By using the conversion formulas: \(x = r \cos(\theta)\) and \(y = r \sin(\theta)\), we derive \(\frac{dy}{dx} = \frac{\frac{dy}{d\theta}}{\frac{dx}{d\theta}}\). This method utilizes the tools of calculus to break the changes in \(y\) and \(x\) down to changes in \(\theta\) - offering the familiar slope of a line in Cartesian terms.

• Differentiate \(x\) and \(y\) concerning \(\theta\)
• Plug in the value of \(\theta\)
• Calculate the resulting ratio \(\frac{dy}{dx}\)

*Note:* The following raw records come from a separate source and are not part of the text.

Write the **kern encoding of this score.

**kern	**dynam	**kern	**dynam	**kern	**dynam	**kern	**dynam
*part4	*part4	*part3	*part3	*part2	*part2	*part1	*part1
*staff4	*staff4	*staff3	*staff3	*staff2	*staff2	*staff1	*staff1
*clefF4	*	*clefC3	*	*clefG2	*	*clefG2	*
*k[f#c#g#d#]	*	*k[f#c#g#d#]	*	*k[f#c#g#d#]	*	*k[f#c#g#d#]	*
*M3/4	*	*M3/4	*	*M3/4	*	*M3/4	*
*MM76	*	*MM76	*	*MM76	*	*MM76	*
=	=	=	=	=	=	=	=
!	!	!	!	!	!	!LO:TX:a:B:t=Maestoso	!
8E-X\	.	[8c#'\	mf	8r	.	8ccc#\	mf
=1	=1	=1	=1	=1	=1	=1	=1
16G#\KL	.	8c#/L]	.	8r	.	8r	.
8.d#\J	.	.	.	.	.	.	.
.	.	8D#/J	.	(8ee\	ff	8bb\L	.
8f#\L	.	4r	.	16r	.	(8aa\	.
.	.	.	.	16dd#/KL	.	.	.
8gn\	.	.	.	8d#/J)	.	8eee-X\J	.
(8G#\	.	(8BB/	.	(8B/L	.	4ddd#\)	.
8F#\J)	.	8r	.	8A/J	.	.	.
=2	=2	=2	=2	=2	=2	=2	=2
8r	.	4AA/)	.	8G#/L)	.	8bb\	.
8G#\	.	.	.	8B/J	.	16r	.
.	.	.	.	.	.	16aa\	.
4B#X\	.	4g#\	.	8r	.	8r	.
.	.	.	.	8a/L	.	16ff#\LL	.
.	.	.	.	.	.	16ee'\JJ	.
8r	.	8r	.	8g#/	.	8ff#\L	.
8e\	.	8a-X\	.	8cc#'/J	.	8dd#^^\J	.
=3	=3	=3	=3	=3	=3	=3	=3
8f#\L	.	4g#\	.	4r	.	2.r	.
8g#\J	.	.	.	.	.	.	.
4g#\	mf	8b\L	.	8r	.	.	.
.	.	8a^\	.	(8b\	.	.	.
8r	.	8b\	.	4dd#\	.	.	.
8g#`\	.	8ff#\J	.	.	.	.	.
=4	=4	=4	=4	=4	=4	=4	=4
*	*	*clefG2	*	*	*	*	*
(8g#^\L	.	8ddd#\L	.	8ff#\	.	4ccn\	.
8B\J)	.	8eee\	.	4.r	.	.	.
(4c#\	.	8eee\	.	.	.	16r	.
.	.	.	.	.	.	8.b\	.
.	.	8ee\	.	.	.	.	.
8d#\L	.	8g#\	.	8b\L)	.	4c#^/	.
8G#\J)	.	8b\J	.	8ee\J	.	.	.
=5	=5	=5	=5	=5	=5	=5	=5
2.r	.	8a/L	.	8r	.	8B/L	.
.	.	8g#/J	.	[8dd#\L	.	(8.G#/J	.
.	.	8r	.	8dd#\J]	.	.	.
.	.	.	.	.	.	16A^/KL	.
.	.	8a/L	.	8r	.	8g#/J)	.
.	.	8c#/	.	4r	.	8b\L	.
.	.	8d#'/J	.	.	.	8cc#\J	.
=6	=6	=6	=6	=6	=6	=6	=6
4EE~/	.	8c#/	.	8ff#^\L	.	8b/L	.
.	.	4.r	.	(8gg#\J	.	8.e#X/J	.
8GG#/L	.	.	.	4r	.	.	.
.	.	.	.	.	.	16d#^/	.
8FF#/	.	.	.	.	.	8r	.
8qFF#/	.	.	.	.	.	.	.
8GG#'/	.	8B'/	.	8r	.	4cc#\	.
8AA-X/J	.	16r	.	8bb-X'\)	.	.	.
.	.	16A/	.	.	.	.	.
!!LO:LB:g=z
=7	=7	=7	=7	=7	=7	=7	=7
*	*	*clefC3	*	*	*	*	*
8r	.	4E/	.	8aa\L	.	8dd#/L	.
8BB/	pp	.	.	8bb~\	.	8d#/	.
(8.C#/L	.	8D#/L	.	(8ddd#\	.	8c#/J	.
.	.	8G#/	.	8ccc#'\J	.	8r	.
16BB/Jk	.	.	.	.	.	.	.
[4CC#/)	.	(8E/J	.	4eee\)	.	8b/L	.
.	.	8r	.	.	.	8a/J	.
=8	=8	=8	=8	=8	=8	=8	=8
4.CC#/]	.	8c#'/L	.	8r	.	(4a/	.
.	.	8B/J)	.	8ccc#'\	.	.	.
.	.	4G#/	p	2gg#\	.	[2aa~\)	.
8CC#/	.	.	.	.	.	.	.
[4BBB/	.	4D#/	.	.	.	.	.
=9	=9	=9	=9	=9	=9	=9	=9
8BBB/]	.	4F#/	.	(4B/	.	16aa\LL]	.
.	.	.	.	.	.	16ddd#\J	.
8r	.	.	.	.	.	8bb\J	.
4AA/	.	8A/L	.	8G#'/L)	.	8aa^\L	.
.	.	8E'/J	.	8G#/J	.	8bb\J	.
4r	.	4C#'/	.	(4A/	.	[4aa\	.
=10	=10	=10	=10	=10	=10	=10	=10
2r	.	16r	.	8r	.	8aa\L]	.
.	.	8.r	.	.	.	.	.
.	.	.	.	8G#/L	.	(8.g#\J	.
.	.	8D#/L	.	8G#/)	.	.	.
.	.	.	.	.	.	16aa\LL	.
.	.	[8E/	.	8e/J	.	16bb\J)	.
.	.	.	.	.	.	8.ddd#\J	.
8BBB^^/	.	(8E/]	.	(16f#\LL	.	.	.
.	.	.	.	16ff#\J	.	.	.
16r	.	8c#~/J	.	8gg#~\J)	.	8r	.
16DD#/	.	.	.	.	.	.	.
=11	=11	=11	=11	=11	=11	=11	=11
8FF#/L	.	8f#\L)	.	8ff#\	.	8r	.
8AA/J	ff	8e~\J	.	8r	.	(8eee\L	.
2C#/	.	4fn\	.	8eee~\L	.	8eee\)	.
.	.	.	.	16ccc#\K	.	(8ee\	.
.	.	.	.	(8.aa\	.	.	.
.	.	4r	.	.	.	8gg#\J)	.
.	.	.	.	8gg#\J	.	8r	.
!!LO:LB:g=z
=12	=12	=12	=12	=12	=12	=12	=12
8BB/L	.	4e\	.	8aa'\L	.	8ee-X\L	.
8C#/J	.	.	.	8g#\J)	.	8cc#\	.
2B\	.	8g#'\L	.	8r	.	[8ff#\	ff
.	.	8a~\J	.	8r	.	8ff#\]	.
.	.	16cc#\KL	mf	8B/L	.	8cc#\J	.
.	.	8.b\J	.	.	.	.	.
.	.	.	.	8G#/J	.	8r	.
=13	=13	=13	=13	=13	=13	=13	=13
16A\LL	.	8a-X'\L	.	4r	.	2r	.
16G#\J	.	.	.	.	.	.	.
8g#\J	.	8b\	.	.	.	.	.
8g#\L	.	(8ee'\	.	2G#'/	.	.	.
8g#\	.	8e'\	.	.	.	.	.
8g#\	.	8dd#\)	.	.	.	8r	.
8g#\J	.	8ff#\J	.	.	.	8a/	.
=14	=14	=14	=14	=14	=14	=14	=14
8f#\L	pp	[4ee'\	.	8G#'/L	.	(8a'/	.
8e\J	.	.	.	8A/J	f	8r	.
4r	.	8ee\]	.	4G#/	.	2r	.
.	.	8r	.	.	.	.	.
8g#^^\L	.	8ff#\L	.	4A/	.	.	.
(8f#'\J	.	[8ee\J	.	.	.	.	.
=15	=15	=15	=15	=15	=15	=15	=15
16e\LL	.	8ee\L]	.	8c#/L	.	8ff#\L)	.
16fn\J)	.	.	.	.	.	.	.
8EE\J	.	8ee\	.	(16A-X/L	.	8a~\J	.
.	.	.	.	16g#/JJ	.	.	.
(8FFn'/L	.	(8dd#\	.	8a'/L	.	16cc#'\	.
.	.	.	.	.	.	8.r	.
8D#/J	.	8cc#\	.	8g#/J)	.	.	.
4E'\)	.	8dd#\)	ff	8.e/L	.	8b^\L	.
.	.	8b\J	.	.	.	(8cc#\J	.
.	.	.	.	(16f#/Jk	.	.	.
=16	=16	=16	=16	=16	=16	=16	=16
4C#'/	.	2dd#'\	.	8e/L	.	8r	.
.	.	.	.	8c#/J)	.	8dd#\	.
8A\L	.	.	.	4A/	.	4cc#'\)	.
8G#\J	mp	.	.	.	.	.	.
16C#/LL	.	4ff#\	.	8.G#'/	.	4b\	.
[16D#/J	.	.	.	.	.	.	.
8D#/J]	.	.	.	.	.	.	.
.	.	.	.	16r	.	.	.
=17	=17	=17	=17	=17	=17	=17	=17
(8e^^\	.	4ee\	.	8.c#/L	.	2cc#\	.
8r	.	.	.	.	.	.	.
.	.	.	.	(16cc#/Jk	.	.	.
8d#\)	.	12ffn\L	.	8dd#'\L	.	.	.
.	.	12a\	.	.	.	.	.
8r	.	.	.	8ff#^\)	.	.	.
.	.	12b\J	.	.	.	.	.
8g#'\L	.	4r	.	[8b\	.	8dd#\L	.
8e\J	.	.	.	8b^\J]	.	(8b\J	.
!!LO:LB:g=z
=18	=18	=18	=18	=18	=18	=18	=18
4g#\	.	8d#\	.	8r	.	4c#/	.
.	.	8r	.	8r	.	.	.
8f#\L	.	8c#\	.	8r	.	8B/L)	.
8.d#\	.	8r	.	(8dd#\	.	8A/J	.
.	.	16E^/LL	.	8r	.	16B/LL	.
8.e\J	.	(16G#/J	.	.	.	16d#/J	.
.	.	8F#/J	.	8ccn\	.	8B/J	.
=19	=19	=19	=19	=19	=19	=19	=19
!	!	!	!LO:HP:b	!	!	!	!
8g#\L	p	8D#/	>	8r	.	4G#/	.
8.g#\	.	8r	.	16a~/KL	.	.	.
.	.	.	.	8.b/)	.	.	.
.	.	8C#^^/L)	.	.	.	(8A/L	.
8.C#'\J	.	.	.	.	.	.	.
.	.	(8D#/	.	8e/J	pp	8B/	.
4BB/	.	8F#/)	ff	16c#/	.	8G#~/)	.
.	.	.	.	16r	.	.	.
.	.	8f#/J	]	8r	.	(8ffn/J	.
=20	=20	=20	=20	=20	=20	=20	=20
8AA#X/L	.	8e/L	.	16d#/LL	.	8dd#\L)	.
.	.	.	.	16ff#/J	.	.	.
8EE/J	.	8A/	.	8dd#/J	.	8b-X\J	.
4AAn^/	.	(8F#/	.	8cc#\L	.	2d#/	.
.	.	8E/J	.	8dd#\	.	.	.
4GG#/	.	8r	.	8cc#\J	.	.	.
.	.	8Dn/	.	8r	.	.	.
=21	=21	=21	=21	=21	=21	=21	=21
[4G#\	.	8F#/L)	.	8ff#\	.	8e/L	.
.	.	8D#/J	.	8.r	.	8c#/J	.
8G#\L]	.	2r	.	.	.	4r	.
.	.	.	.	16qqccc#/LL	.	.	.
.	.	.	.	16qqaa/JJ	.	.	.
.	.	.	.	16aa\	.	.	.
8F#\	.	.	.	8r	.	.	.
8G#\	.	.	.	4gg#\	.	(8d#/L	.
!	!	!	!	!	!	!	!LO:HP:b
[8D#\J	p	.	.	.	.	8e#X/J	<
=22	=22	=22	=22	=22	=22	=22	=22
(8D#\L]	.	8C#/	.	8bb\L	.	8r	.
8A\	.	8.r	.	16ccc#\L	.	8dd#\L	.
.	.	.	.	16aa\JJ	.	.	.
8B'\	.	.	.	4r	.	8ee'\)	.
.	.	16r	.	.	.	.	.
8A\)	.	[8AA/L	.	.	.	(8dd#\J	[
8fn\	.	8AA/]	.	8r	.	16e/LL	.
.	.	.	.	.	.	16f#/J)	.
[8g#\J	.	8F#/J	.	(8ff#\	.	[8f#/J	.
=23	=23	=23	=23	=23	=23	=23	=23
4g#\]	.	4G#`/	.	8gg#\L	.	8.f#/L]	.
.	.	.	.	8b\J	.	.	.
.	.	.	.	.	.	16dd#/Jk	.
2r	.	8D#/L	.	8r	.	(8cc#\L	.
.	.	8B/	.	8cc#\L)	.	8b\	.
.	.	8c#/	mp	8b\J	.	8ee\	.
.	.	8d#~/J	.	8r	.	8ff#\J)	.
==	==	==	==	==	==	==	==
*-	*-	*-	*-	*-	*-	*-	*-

These steps help convert the interesting dance of a polar curve into something you can graph and understand on the more familiar Cartesian plane.

Tangent Line

After discovering the slope of the curve using the polar derivative, the challenge is to find the tangent line. This is the straight line that just "touches" the curve at the point of interest. The tangent line gives a great approximation of the curve near that point.
The general formula for any tangent line is \(y - y_1 = m(x - x_1)\), where \(m\) is the calculated slope \(\frac{dy}{dx}\). In this case, we found that \(m = -\sqrt{3}\). The point of tangency,\( (x_1, y_1)\), can be found by evaluating \(r\) at \(\theta = \pi/6\), which turned out to be \((0,0)\).
To wrap it up:

• Plug the slope into the formula
• Use the Cartesian coordinates at the point

The tangent line equation becomes \(y = -\sqrt{3}x\). This linear relationship helps us see how the curve behaves locally - like zooming in with a microscope on our curve.

Normal Line

The normal line is always perpendicular to the tangent line at the point of tangency. If you think of standing on a curve, the tangent is the direction you'd glide along; the normal line is where you add a perpendicular stepping stone.
Mathematically, for a line that's perpendicular, its slope is the negative reciprocal of the tangent's slope. Thus, if our tangent slope is \(-\sqrt{3}\), the normal slope becomes \(\frac{1}{\sqrt{3}}\).
Using the point-slope form, with our slope and the same touch-point \((0,0)\), we form the normal line's equation:

• Find the negative reciprocal of the tangent slope
• Use the same point of tangency

This leads us to the equation \(y = \frac{1}{\sqrt{3}}x\), showing a line perpendicular to our original tangent, offering a complete perspective at that specific point.

Cartesian Coordinates

To visualize curves expressed in polar form using the traditional \(x-y\) graphing coordinates, it's important to perform a conversion. This helps transform our understanding and apply familiar concepts like slopes and lines to curves originally seen from polar perspectives.
You might start with polar coordinates known as \((r, \theta)\) where \(r\) is the distance from the origin and \(\theta\) is the angle from the positive x-axis. Through the formulas:

• \(x = r\cos(\theta)\)
• \(y = r\sin(\theta)\)

We translate our polar representation into Cartesian \((x, y)\) coordinates, typically for ease of graphing and analysis.
In the exercise provided, converting polar results allowed finding direct points like \((0,0)\), supporting the application of tangent and normal lines. This translation bridges the gap between different coordinate systems, granting more tools to tackle curve-related problems effectively.